Hearing: The use of ears to get the message for e.g. oral messages, interpersonal etc.
Seeing: Visual channels for e.g. TV can be seen and the message is delivered.
Touching: The sense of touch can be used as a channel to communicate for e.g. we touch and buy food, hugging etc.
Smelling: Smell also can be a channel to communicate for e.g. perfumes, food, charred smell communicates something is burning, we can find out about which food is being cooked etc.
Tasting : The tongue also can be used to decipher e.g. Food can be tasted and communication can happen.
Note: Despite not mentioning a medium we need to assume that as communication is taking place channels can be any of the 5 senses or combination.
Decoder : Who receives the message and decodes it is referred to as decoder.
Receiver: The receiver needs to have all the thinks like the source.
This model believes that for an effective communication to take place the source and the receiver needs to be in the same level, only if the source and receiver are on the same level communication will happen or take place properly. So source and receiver should be similar
For e.g. Communication skills on source side is good then the receiver should equally have good listening skills.
We cannot say the entire message passed doesn’t reaches the receiver has it is because the receiver may not good in listening, so only for the effective communication the source and the receiver to be in the same level.
Note: Self image differs from person to person, for communicating the person should consider the receiver. Keep the receiver in mind, speak accordingly and give them what they need.
Criticism of berlo’s smcr model of communication:
No feedback / don’t know about the effect
Does not mention barriers to communication
No room for noise
It is a linear model of communication
Needs people to be on same level for communication to occur but not true in real life
Main drawback of the model is that the model omits the usage of sixth sense as a channel which is actually a gift to the human beings (thinking, understanding, analyzing etc).
3. Schramm’s Interactive Model, 1954
Wilbur Schramm (1954) was one of the first to alter the mathematical model of Shannon and Weaver. He conceived of decoding and encoding as activities maintained simultaneously by sender and receiver; he also made provisions for a two-way interchange of messages. Notice also the inclusion of an “interpreter” as an abstract representation of the problem of meaning.
(From Wilbur Schramm, “How Communication Works,” in The Process and Effects of Communication, ed. Wilbur Schramm (Urbana: University of Illinois Press, 1954), pp. 3-26):
1. Dance’s Helical Spiral, 1967
i. Depicts communication as a dynamic process. Mortensen: “The helix represents the way communication evolves in an individual from his birth to the existing moment.”
ii. Dance: “At any and all times, the helix gives geometrical testimony to the concept that communication while moving forward is at the same moment coming back upon itself and being affected by its past behavior, for the coming curve of the helix is fundamentally affected by the curve from which it emerges.
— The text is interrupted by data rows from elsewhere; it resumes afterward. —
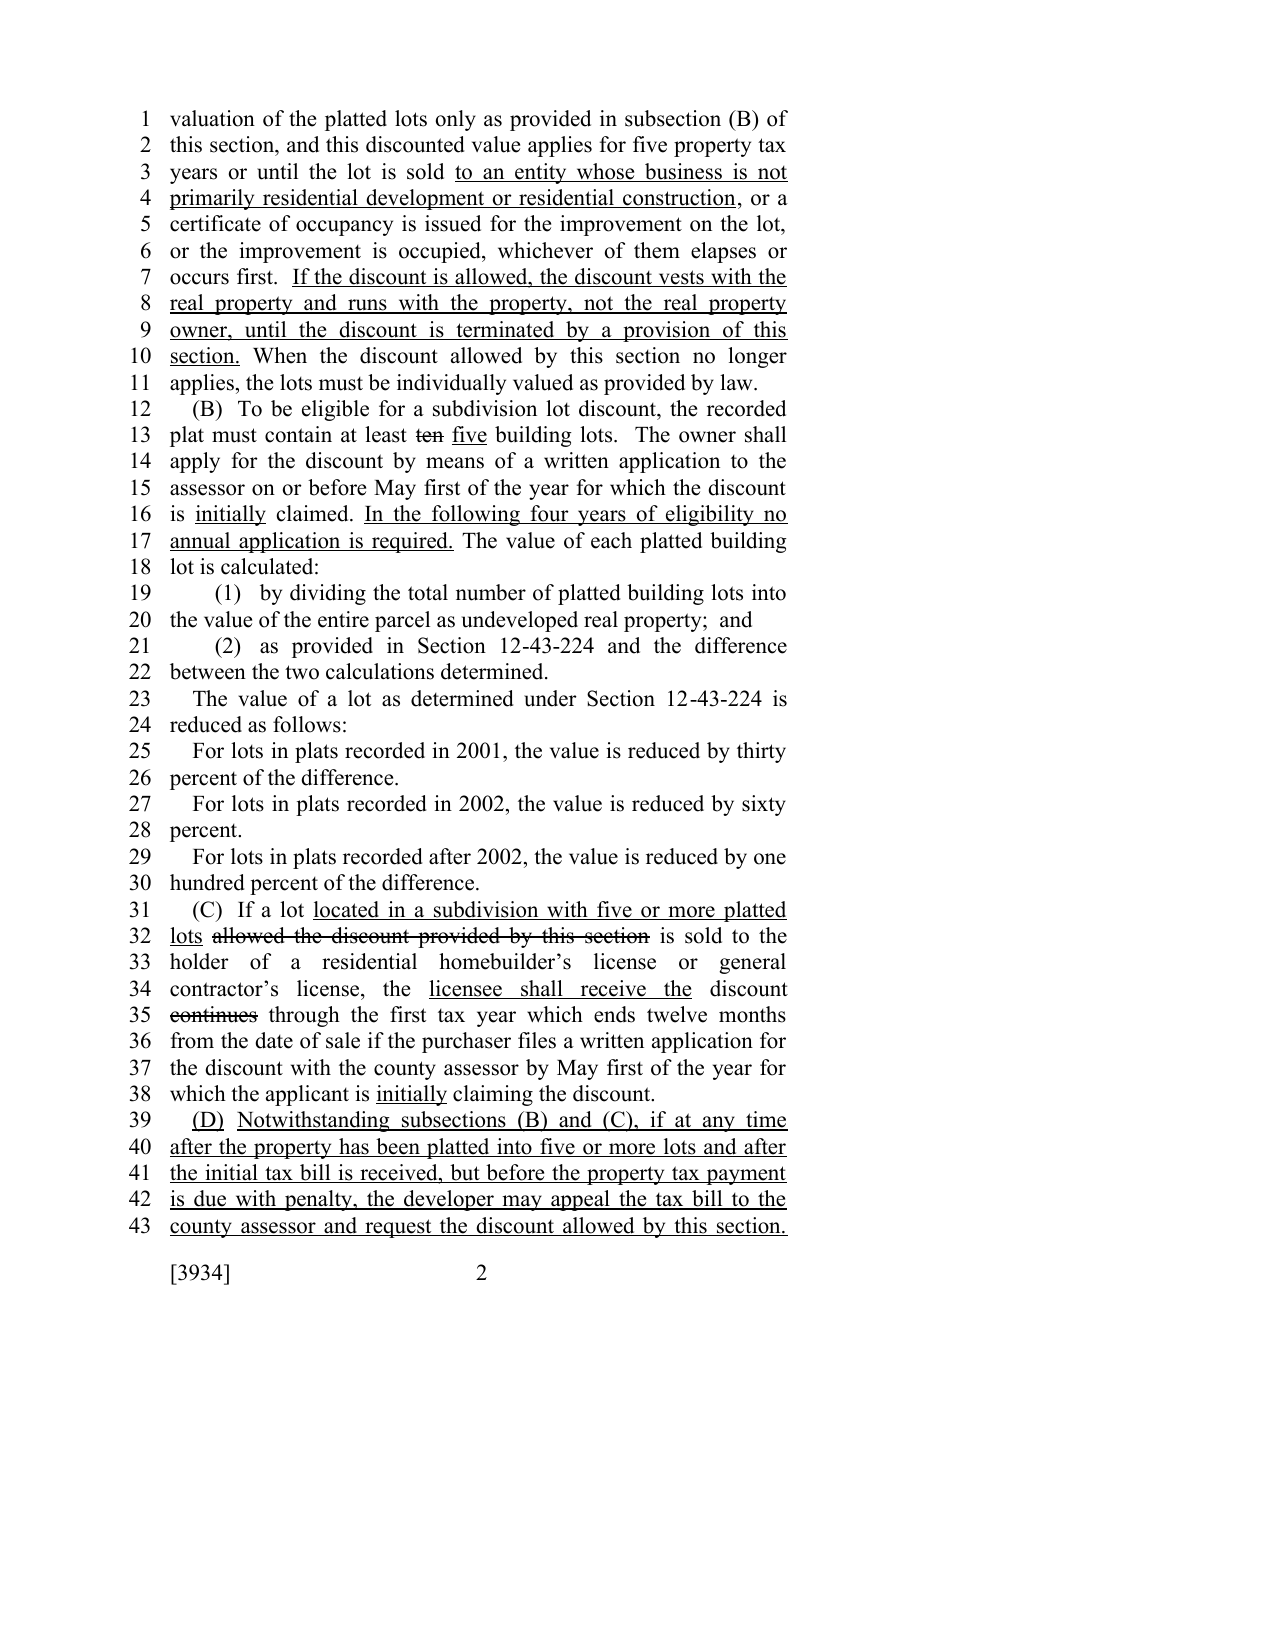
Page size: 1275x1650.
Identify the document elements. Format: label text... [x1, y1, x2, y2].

text For lots in plats recorded in 2002, the value is reduced by sixty percent. [169, 790, 787, 843]
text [169, 105, 787, 312]
text For lots in plats recorded after 2002, the value is reduced by one hundred percent of the difference. [169, 843, 787, 896]
text (D) Notwithstanding subsections (B) and (C), if at any time after the property has been platted into five or more lots and after the initial tax bill is received, but before the property tax payment is due with penalty, the developer may appeal the tax bill to the county assessor and request the discount allowed by this section. The assessor must grant the discount so long as the developer meets the other requirements of this section. [169, 1106, 787, 1156]
text (C) If a lot located in a subdivision with five or more platted lots allowed the discount provided by this section is sold to the holder of a residential homebuilder’s license or general contractor’s license, the licensee shall receive the discount continues through the first tax year which ends twelve months from the date of sale if the purchaser files a written application for the discount with the county assessor by May first of the year for which the applicant is initially claiming the discount. [169, 896, 787, 1106]
text (1) by dividing the total number of platted building lots into the value of the entire parcel as undeveloped real property; and [169, 579, 787, 632]
text For lots in plats recorded in 2001, the value is reduced by thirty percent of the difference. [169, 737, 787, 790]
text (B) To be eligible for a subdivision lot discount, the recorded plat must contain at least ten five building lots. The owner shall apply for the discount by means of a written application to the assessor on or before May first of the year for which the discount is initially claimed. In the following four years of eligibility no annual application is required. The value of each platted building lot is calculated: [169, 395, 787, 579]
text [169, 1209, 787, 1235]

Yet, even though slowly, the helix can gradually free itself from its lower-level distortions. The communication process, like the helix, is constantly moving forward and yet is always to some degree dependent upon the past, which informs the present and the future. The helical communication model offers a flexible communication process” [p. 296].
The helix implies that communication is continuous, unrepeatable, additive, and accumulative; that is, each phase of activity depends upon present forces at work as they are defined by all that has occurred before. All experience contributes to the shape of the unfolding moment; there is no break in the action, no fixed beginning, no pure redundancy, no closure. All communicative experience is the product of learned, nonrepeatable events which are defined in ways the organism develops to be self-consistent and socially meaningful. In short, the helix underscores the integrated aspects of all human communication as an evolving process that is always turned inward in ways that permit learning, growth, and discovery.